Checklist 324: Real Threats from Artificial Intelligence
On this week’s Checklist:
- Important Apple security updates
- AI and cybersecurity
- The FBI agrees with us
Apple updates iOS, iPadOS, macOS, and Safari
Apple has just released important security updates for its major OSes and Safari. The updates were issued as macOS 13.3.1 (Ventura), macOS 12.6.5 (Monterey), and macOS 11.7.6 (Big Sur); iOS 16.4.1 and 15.7.5; iPadOS 16.4.1 and 15.7.5; and Safari 16.4.1.
The updates patched two different security vulnerabilities:
- A WebKit bug that could have allowed bad guys to gain code execution using maliciously crafted web content.
- A framework flaw that could have let a malicious application execute code with kernel permissions.
Apple says that it has received “reports” of the vulnerabilities being actively exploited—which we tend to take as a sign that these bugs are actually being abused in the wild. If you are running an operating system for which one of the above patches is available, update your device right away.

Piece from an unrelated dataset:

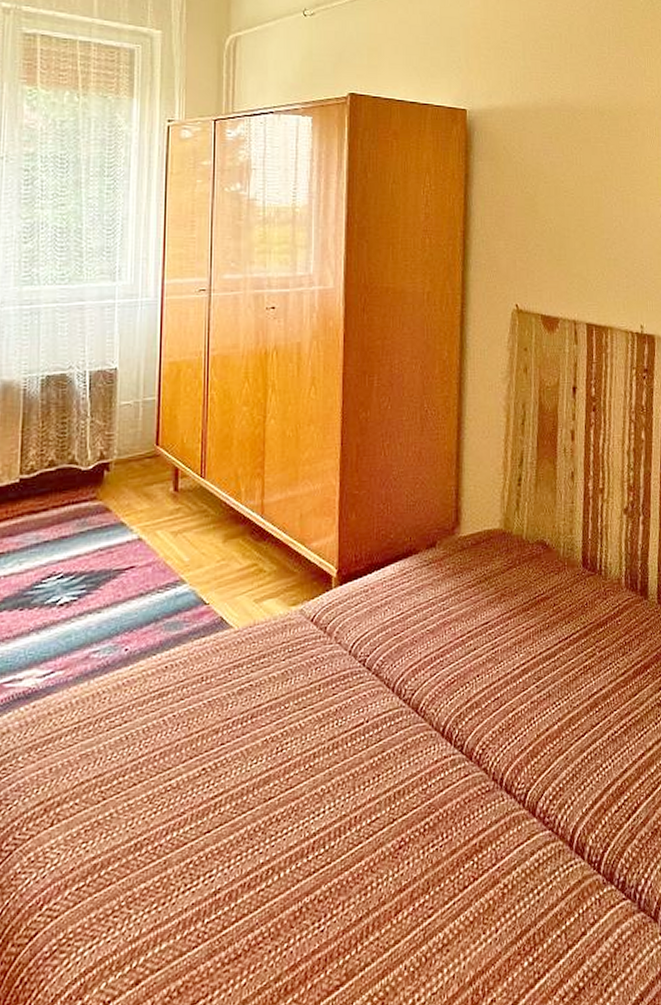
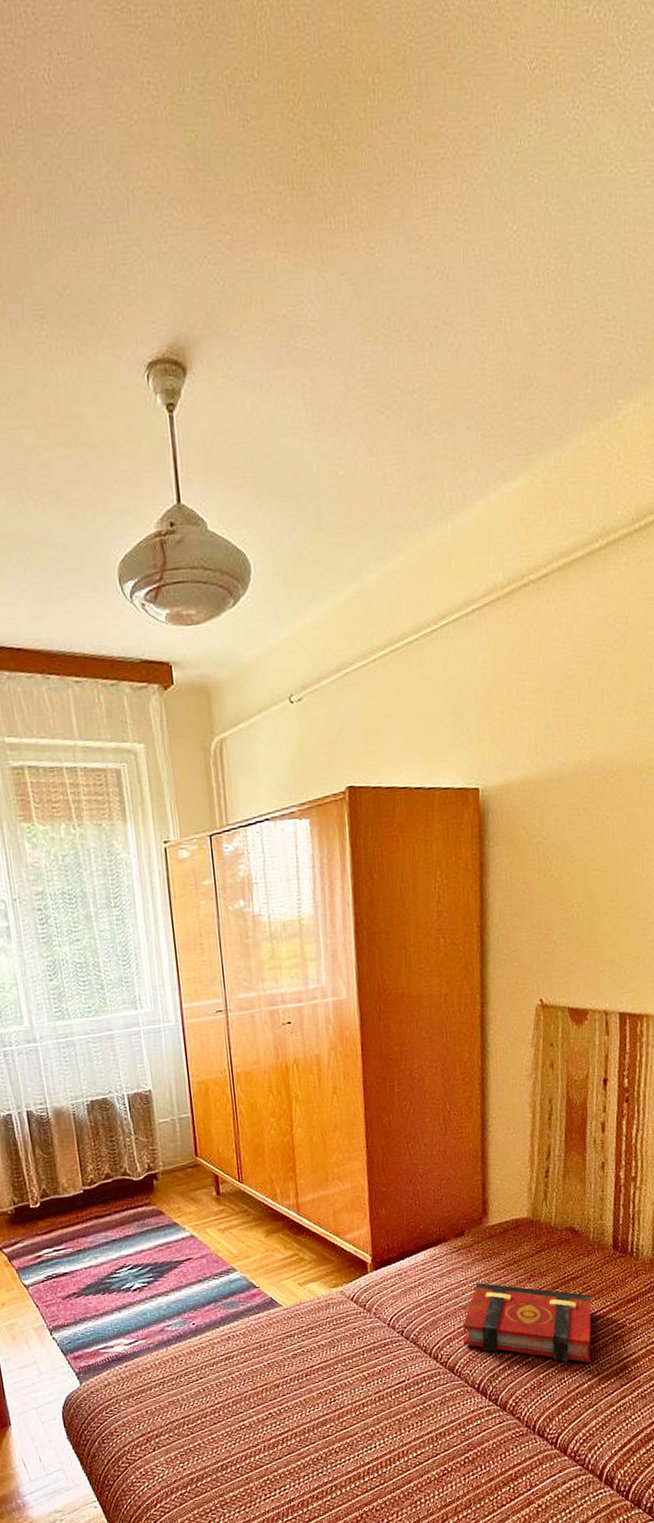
book: none [430,601,561,700] -> present [463,1282,591,1363]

Is ChatGPT causing cybersecurity issues?
Large Language Model (LLM) ChatGPT has been blamed for many ills. Now we can add cybersecurity problems to the list—although this may not be entirely the fault of the next-generation AI chatbot.
Cyberhaven has released a report that says numerous company employees are attempting to use ChatGPT in their day-to-day work—and are carelessly entering sensitive company data into the AI tool in the process. The risk is considered significant enough that large companies like JP Morgan and Verizon have now banned ChatGPT at the office.
Stories like this are a reminder of an important cybersecurity principle:
Whenever a new technology is available, it’s wise to be cautious. The risks and potential threats involved are poorly understood. In addition, bad guys try to take advantage of new technology. Be wary of anything to do with ChatGPT at the moment—and be sure to check and double-check any software, extensions, or tools that claim to be associated with ChatGPT.
Low battery? Be careful…
Way back on Checklist 164, we said that public phone charging stations were a potential security risk, because one can never be sure if a bad actor has tampered with them.
It seems that the FBI agrees—and has just released a PSA on Twitter advising the public to avoid “free charging stations in airports, hotels, or shopping centers.”
A safer option is to use your device’s charger with a standard wall outlet. Hardware hacking tools tend to be based on the cable and the device connection, so an electrical outlet presents less risk. An even better option: Carry your own portable charger or battery case when you’re out and about in order to avoid unknown outlets.
Lastly, keep in mind that security researchers have proven the viability of Lightning cables as hacking tools, so Apple users should heed this warning as well!